Rep. Aimee Freeman, D- New Orleans, said her bill, HB282, would have eliminated discrimination in housing sales and rentals to members of the LGBTQ community. An initial vote found the bill losing 7-4 in the House Commerce Committee before Freeman voluntarily deferred it.
Maxwell Ciardullo, the director of policy at the Louisiana Fair Housing Action Center, testified with Freeman on the importance of aligning state and federal laws.
“Someone might read our laws and think they could lawfully choose to discriminate against someone based on their gender identity issues and not to sell their home to them,” he said.
Rep. Edmond Jordan, D-Baton Rouge, an attorney, said the state could violate federal laws if the protected classes did not expand to include LGBTQ members.

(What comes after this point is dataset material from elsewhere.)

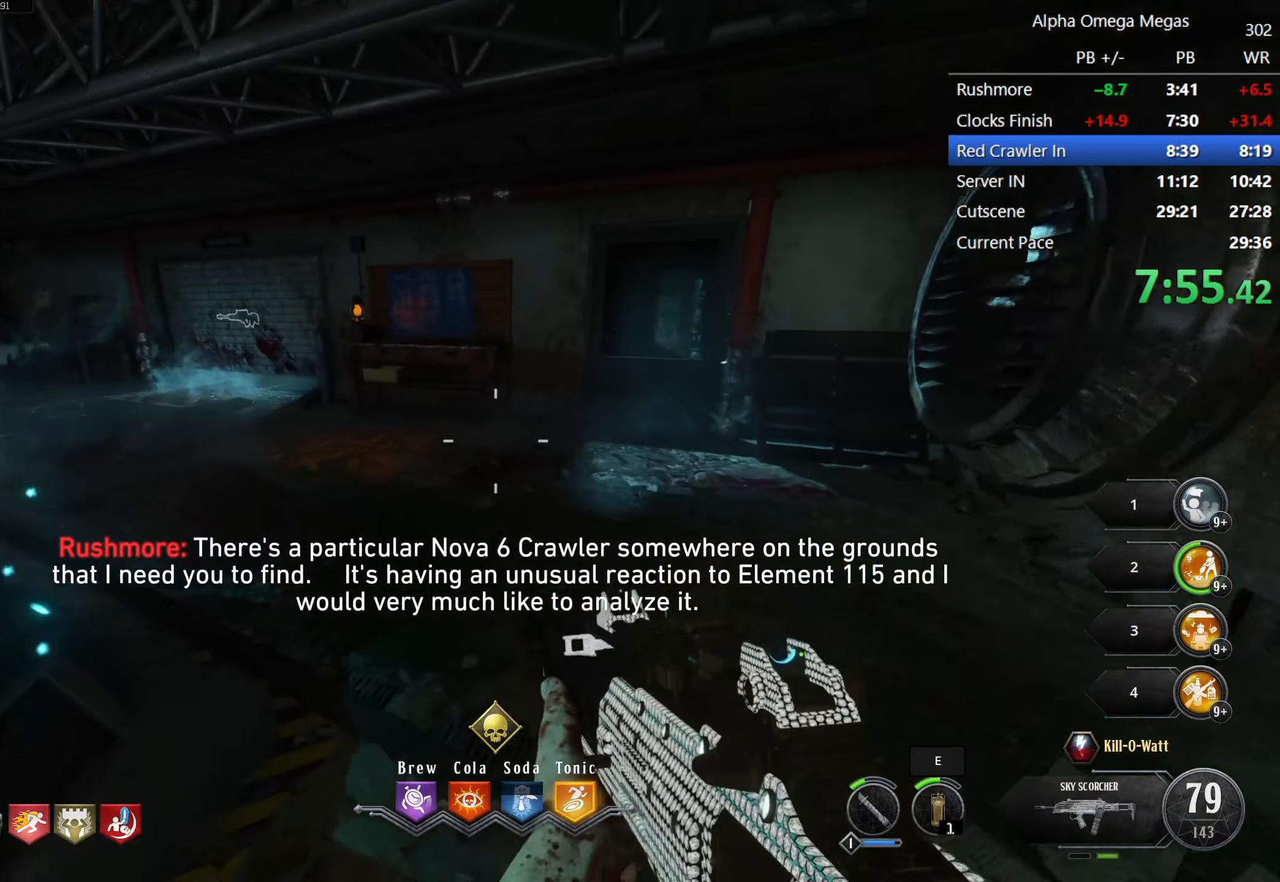
{"keys": ["shift", "w"], "mouse": [], "events": []}
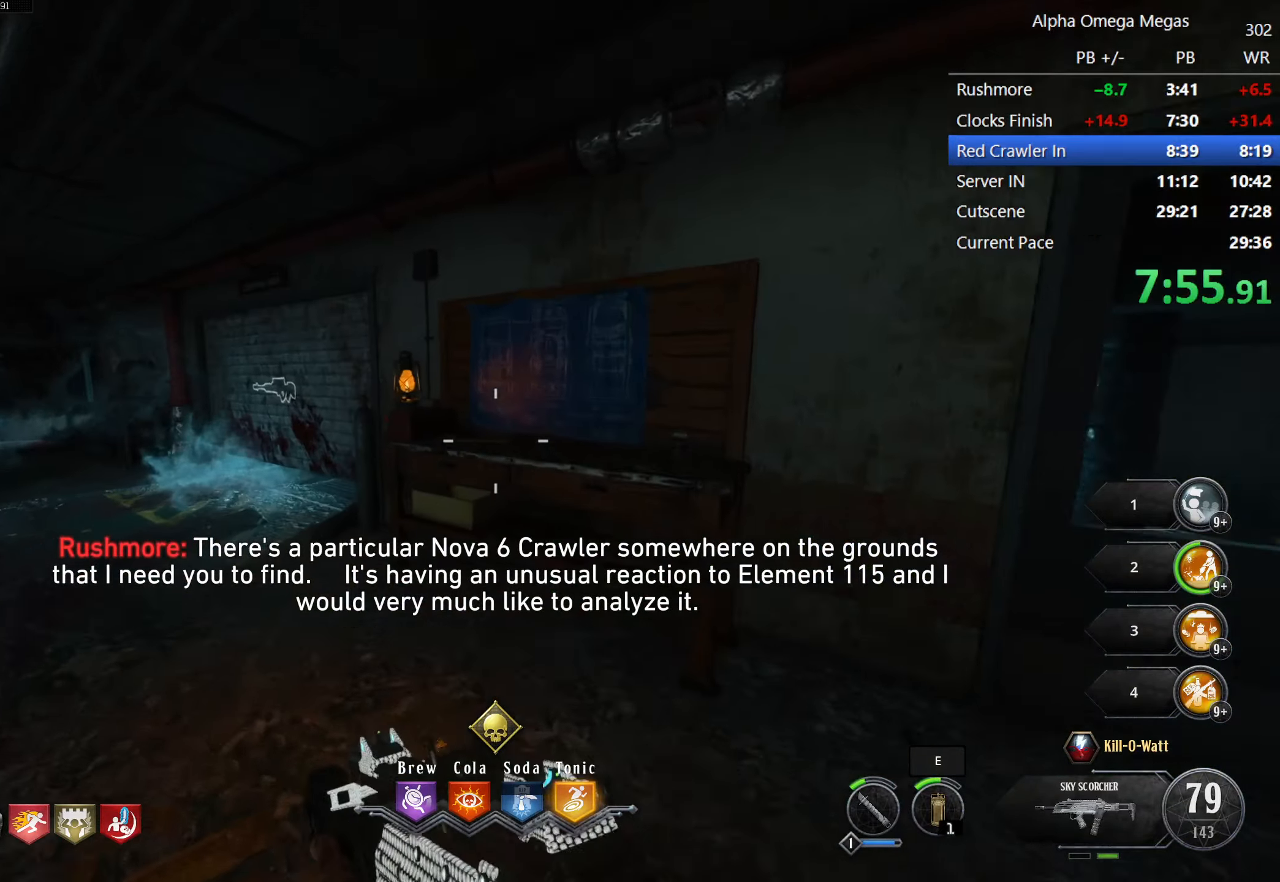
{"keys": ["f"], "mouse": [], "events": [[183, "f", "down"], [283, "shift", "up"], [333, "w", "up"]]}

“It’s really no different than saying, should you have a choice to refuse to rent to me, or sell me a home, because I’m African American,” said Jordan. “Whether you agree or disagree with that, that’s the status of the law.”
Rep. Danny McCormick, R-Oil City, voted against the bill.
“Personally, I don’t wear a mask and get discriminated against,” said McCormick. “It looks like it ought to be the business owner’s personal choice. I’m not trying to run a bill that says you have to let me come in your store whether I have a mask on or not.”
The committee split along party lines, with seven Republicans voting against and four Democrats in support.